Born in Yugoslavia in 1935, writer Danilo Kiš wrote The Attic (1962) when he was in his mid-twenties. I read it on a whim, knowing nothing about Kiš other than he’s considered an important 20th century European novelist. This, his first novel, is a bildungsroman. Narrator Orpheus with friend Billy Wiseass are “feverishly demanding answers from life” and exploring the “vital issues of existence,” such as those listed toward the beginning of the book: “the immortality of the soul,” “the immortality of sex,” “cosmopolitanism,” “the issue of nourishment,” “metempsychosis,” “life on other planets,” “the difference between culture and civilization” and so forth. The narrator tells us: “These problems and a dozen more like them stood before me like an army of moody and taciturn sphinxes.” The twenty-something goes on to say, “the last addition to the list turned up: the question of love.”
The narrator does little more than broach those topics while giving a humorous but sketchy account of his bohemian lifestyle and friends. He meets a woman, who he names “Eurydice,” and reveals he “sang her into existence,” and as the book continues it becomes apparent this is a novel about writing a novel. In other words, The Attic is the novel Orpheus is writing, and as he writes it he creates what we read; that is, we’re let into the world that is Kiš’s creation as it's “being” created. Later on, Orpheus refers to his novel as a “framework” but seems unsure, asking, “A framework for what?” This is significant considering it’s Kiš’s first novel and the “framework” he “is creating” for The Attic would, as a matter of course for any author, be revisited and elements reused in producing later works.

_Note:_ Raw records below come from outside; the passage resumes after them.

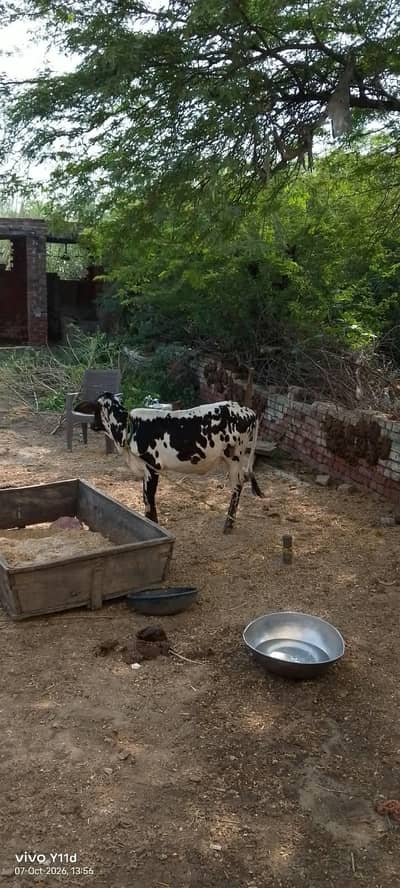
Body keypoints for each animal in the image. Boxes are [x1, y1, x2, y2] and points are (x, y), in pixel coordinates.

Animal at [76, 393, 264, 533]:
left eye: (94, 409)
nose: (93, 425)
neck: (128, 430)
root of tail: (247, 410)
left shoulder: (152, 466)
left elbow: (149, 498)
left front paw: (153, 524)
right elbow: (145, 497)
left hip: (235, 457)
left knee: (237, 486)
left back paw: (228, 524)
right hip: (235, 459)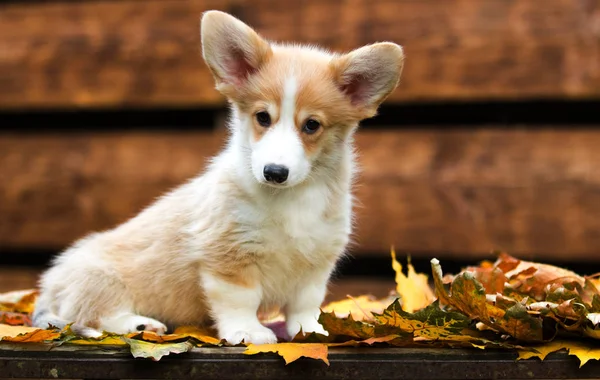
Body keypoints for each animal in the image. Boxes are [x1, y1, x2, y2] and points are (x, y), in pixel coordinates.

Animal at [31, 9, 404, 344]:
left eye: (311, 125)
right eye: (262, 117)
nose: (274, 172)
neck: (290, 199)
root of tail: (48, 288)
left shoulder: (316, 262)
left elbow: (305, 305)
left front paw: (311, 332)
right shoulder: (228, 256)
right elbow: (241, 301)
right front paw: (248, 333)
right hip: (100, 280)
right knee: (93, 315)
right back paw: (140, 324)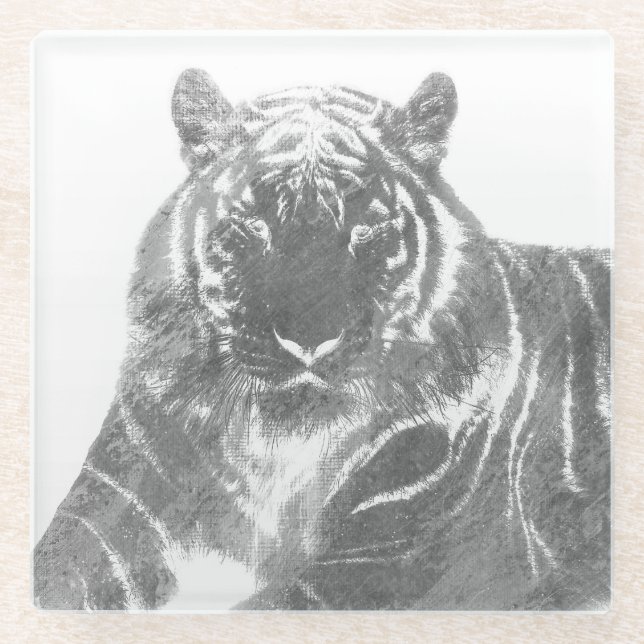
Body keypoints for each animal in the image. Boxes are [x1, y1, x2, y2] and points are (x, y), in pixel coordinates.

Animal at [34, 68, 611, 611]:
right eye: (254, 225)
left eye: (364, 229)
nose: (309, 343)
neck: (279, 448)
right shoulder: (113, 498)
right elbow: (54, 572)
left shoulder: (400, 552)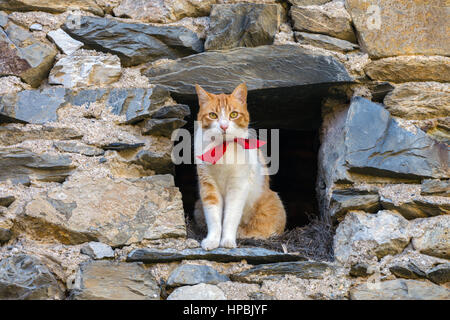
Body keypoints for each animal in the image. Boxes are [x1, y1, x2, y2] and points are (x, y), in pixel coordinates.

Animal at [192, 82, 284, 250]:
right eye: (213, 115)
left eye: (233, 114)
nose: (224, 126)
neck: (223, 149)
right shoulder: (208, 186)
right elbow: (214, 218)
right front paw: (213, 240)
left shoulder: (237, 186)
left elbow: (231, 216)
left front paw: (228, 240)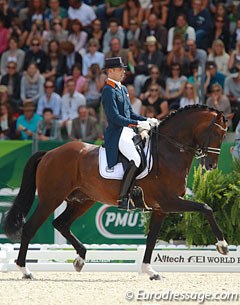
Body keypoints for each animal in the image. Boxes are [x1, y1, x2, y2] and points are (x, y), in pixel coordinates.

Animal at [3, 105, 229, 280]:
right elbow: (205, 208)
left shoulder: (160, 209)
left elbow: (151, 240)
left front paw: (150, 271)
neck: (169, 151)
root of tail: (49, 153)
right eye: (217, 134)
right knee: (30, 228)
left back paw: (80, 258)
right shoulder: (169, 201)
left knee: (61, 224)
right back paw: (25, 271)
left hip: (82, 200)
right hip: (51, 199)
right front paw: (223, 245)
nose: (211, 165)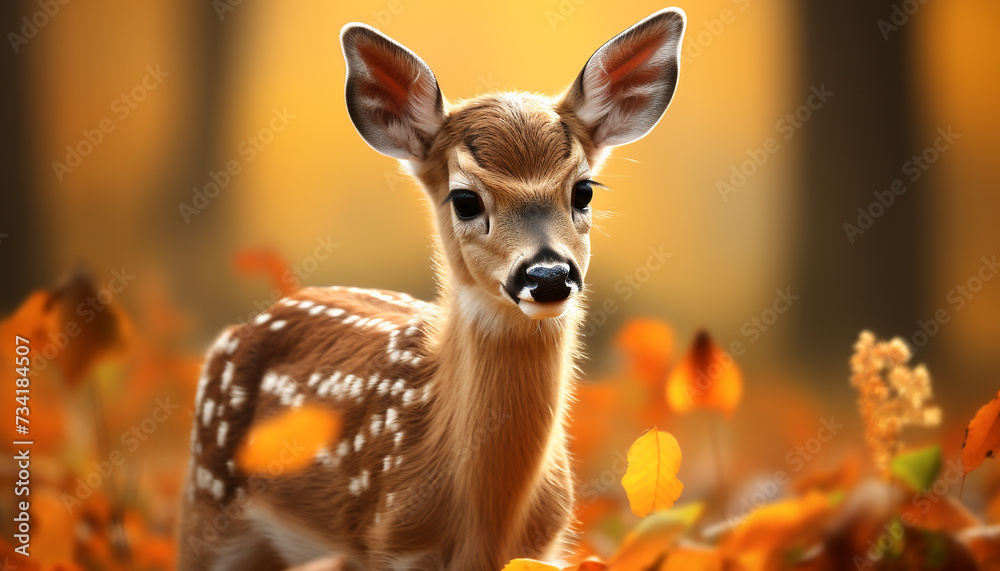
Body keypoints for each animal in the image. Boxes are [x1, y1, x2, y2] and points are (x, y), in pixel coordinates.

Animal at [178, 8, 686, 570]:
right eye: (465, 200)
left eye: (583, 191)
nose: (549, 275)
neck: (485, 528)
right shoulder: (387, 544)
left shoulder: (545, 548)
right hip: (208, 497)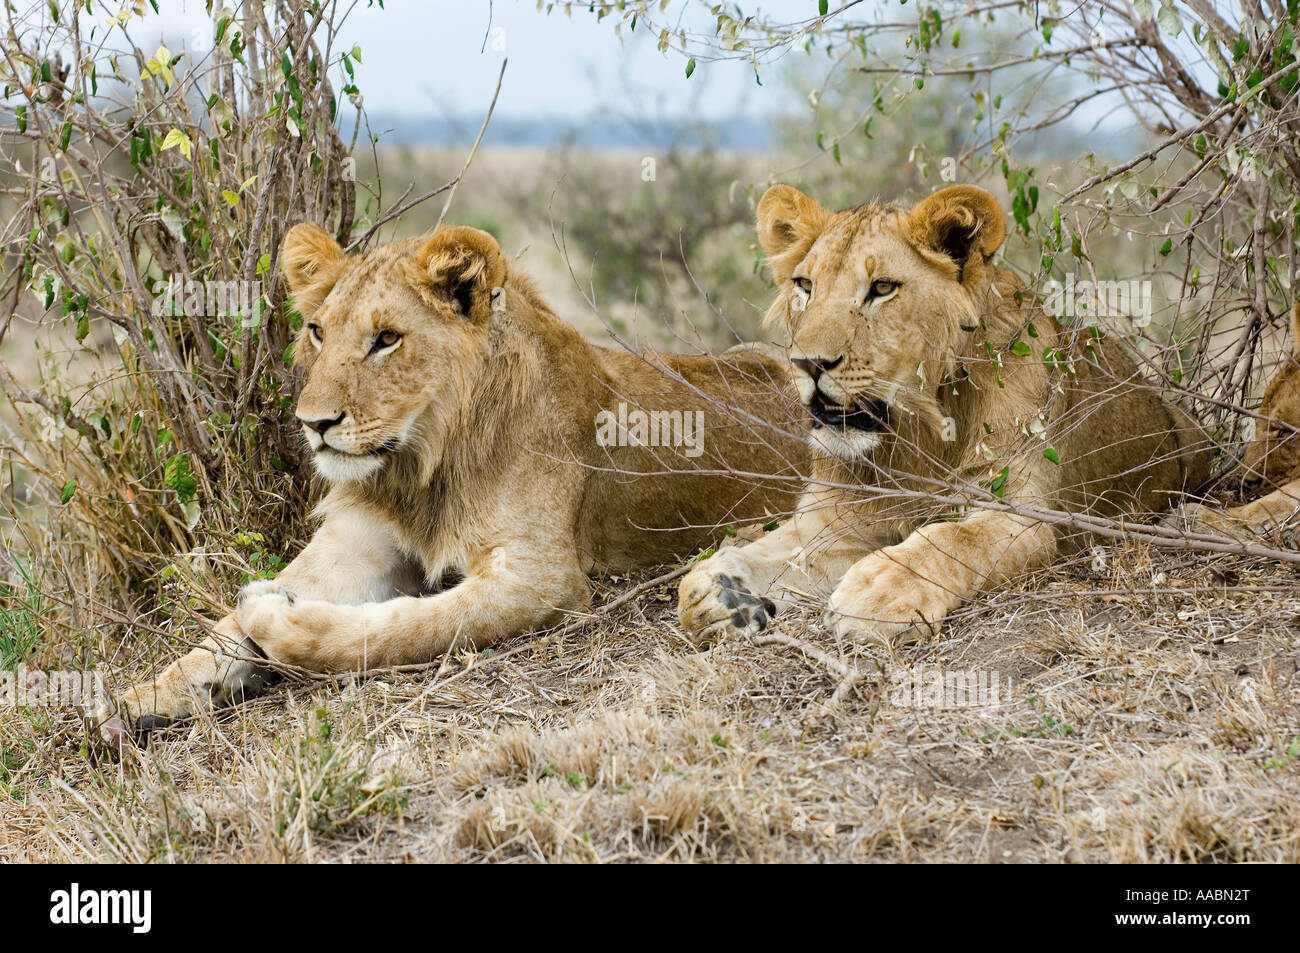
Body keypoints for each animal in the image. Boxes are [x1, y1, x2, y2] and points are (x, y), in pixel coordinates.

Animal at [99, 224, 806, 739]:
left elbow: (404, 628)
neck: (423, 467)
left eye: (387, 339)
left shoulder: (543, 579)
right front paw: (138, 699)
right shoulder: (357, 544)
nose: (314, 423)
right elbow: (216, 635)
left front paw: (276, 615)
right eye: (318, 331)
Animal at [678, 184, 1209, 647]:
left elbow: (954, 538)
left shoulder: (1025, 518)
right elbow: (779, 549)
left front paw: (880, 590)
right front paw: (719, 589)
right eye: (805, 286)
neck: (917, 432)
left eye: (882, 288)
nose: (808, 364)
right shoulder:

The book is a very interesting read. The narrative, though, is disjointed and scrappy in places, making it hard to follow, and I figure a seasoned Kiš would've fleshed out the ideas better. It's a mix of prose, journal entries, letters, languages, poems, and lists, giving the whole book an experimental feel (but also consistently holding one's attention). His writing, in this novel, is frequently poetic and the imagery unique, and I want to read his short story collection A Tomb for Boris Davidovich (1976) at some point to see how his writing later developed.